Cultures around the world have long associated birds in the swallow family, Hirundidae, with the arrival of spring and good fortune. Some have even seen them as divine spirits. In Haiti it is known as “zwazo lapli” or rain bird, possibly an association with its conspicuous presence at nesting sites during the rainy months of April and May. We admire these longwinged birds for their graceful and acrobatic flight, and for their remarkable agility, which allows them to pursue and capture flying insects. Owing to their dependence on covered nest sites or protected nesting cavities, and to their remarkable ability to adapt to structures that we have built, many species of swallows coexist closely with humans, even in large cities. The Caribbean’s two endemic swallows are the Bahamas swallow and the golden swallow.

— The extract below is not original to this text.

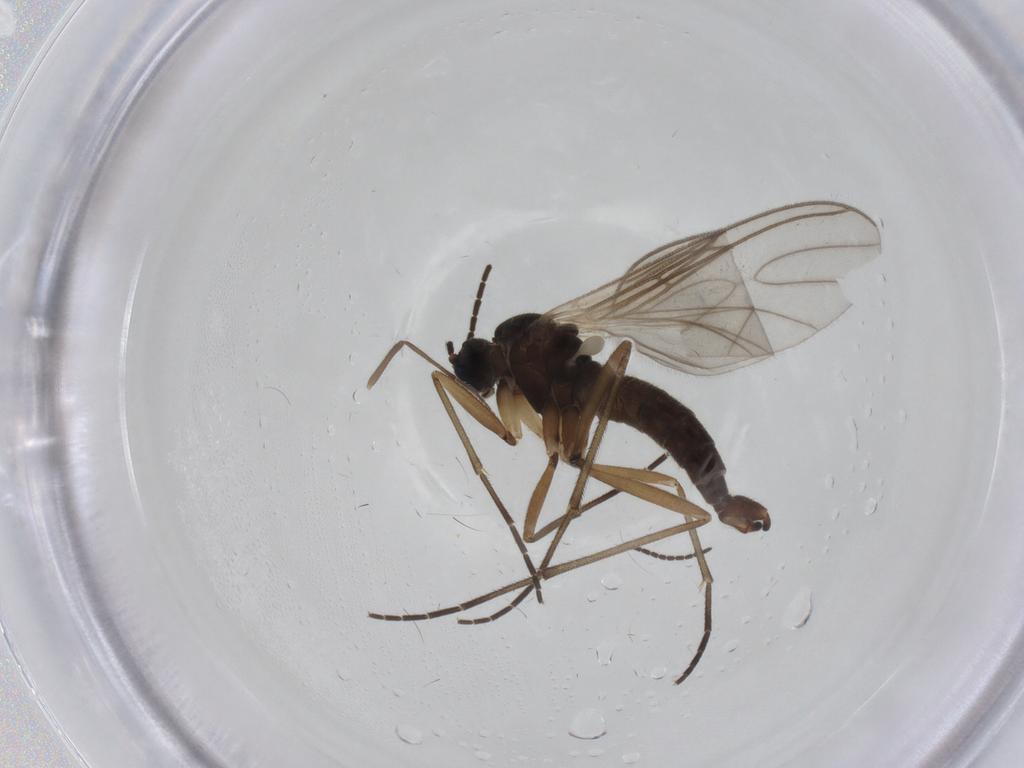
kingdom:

As its eponym suggests, the first is found only in the Bahamas, and the second is found only on Hispaniola– although Jamaica was a former stronghold until the 1980s.

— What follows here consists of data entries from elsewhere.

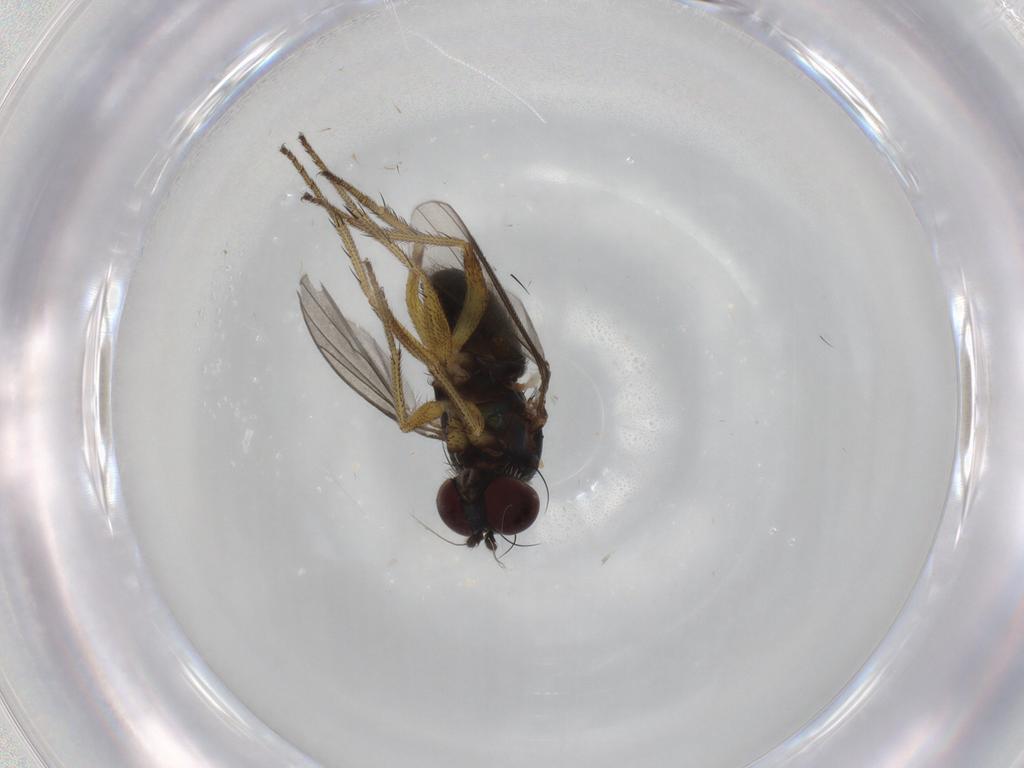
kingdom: Animalia
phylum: Arthropoda
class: Insecta
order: Diptera
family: Dolichopodidae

On Hispaniola, the Golden Swallow inhabits the central and southern mountain ranges of Dominican Republic, and the southern mountains of Haiti, typically above 700 meters, where it often forages in groups over open fields and savannahs near pinelands and mixed forests. However, from December to April, much larger flocks may form, comprising as many as 200 birds!. This bird’s unforgettable iridescent plumage shimmers with blue-green tones, accented by a delicate golden sheen. Female and immature plumage is duller, but similarly attractive. This little swallow may be easily distinguished from the swifts on the island by its light, bouncy, but not erratic, flight, by its shorter wings, slightly forked tail and snow-white underparts. The soft chi-weet call of this swallow readily reveals the location of its nest, softened with feathers, moss and even rabbit hair, and located within a natural cavity in a rocky wall or a tree, and, of course, in holes excavated by the Hispaniolan Woodpecker.

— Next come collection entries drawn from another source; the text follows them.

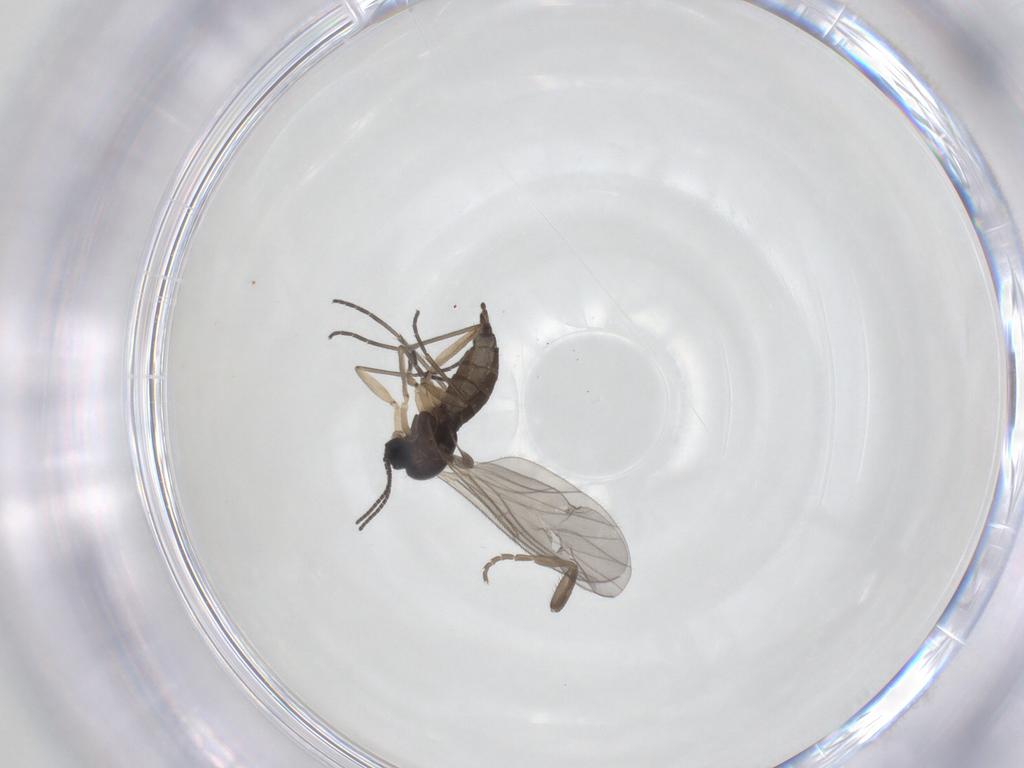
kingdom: Animalia
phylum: Arthropoda
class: Insecta
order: Diptera
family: Sciaridae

It has never been clear why the golden swallow disappeared from Jamaica, but habitat loss and introduced predators almost certainly played a role. Now, the golden swallow on Hispaniola is considered vulnerable to the same fate, in part due to forest clearing in the high mountains throughout the island. Predation of eggs and chicks by introduced mammals, such as rats and mongoose is an additional threat.
“This handsome swallow is found among the interior hills and is greeted with delight wherever seen from its graceful actions and pleasing coloration. As one climbs over steep slopes in the mountains among dead trunks of pine, a long-tailed swallow may come circling through the air to display in passing a white breast and glossy back. In its active evolutions it is certain to attract the eye, and the traveler is sure to pause to observe its course as it circles quickly away.” Alexander Wetmore and Bradshaw Hall Swales
“There are so many movements, rapid descents, fluttering and turns that it is almost impossible to follow a bird [referring to the golden swallow] with the eyes for too long without getting dizzy, especially if one is near a precipice.” Anabelle Stockton de Dod
Seeing the need for action to ensure the long-term health of our swallow populations, starting in 2009, researchers and conservationists began placing the first of more than one hundred artificial nest boxes in Valle Nuevo National Park. Now, several generations of swallows have used the nest boxes successfully, which makes it that much easier to observe these graceful birds flying over the picturesque Valle Nuevo pajon grass savannahs.